Except Reddit didn’t fuck up, they pissed off a very vocal minority of people who couldn’t give a shit less about privacy, the widespread pushback was about not using 3rd party apps, and not wanting to pay, it wasn’t about privacy. It’s never about privacy, and thats why we’re in the spot we’re in. We are less than the 1%. Most not only don’t grasp privacy, but even when it’s explained or shown to them what’s happening, the tradeoff for “free” and convenience is well worth it to them.
I’m jealous of your optimism, but we had ONE mainstream breakthrough thanks to Cambridge Analytica that very briefly made the whole planet aware of what was going on regardless of the type of person they were, tech, non tech, teen, etc. Look how that ended, people don’t care. Sadly, that being that way and us being the extreme minority may actually be in our favor though.
Removed by mod
we will lose until big tech gets broken
money begets money is the cancer of the world
I think the TV series Upload is nailing a lot of the future we will all be in store for and how everything will be pay as we go and for those that can’t pay, the fee free life is going to be pretty limited and full of ads for the little we can do.
Metaverse never reached a state from which failure became an option.
I’m feeling positive, too. You can’t undo the progres made in the decentralized network space. Every loss for big tech is a win for us.
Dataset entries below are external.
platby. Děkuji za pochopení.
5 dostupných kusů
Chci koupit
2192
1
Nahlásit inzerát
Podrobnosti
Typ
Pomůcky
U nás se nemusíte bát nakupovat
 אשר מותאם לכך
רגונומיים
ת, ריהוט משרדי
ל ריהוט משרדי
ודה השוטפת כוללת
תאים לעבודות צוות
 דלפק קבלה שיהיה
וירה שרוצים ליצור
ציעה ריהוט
I don’t hold much hope that decentralized networks are going to sweep the globe and return the internet to it’s former glory. But I do think we’ll always have a space, and that space can only get bigger.
Privacy is unironcally getting better, it’s only bad because of the vulnerability in our current web design we’re hardening against. Https and hello encrypt go a long way to hide our traffic, definitely not anonymous though. E2ee has never been as prevalent as it is now.
Corporations spying are obviously bad, but if it’s possible, then it’s inevitable that it was going to happen regardless and it’s a good thing we’re hardening our protocols against what was fundamentally a design flaw that would inevitably be exploited eventually.
Decentralization has never been nearly as popular or robust as it is now. I spend 90% of my social media on decentralized apps, which I could never say that before. My phone is as private as it has ever been with GrapheneOS.
Laws are getting more robust for privacy, some of the time anyways. Fascist laws in the name of “think of the children!” are trying to break encryption and privacy and are constantly a battlefield we need to be extremely vigilant over.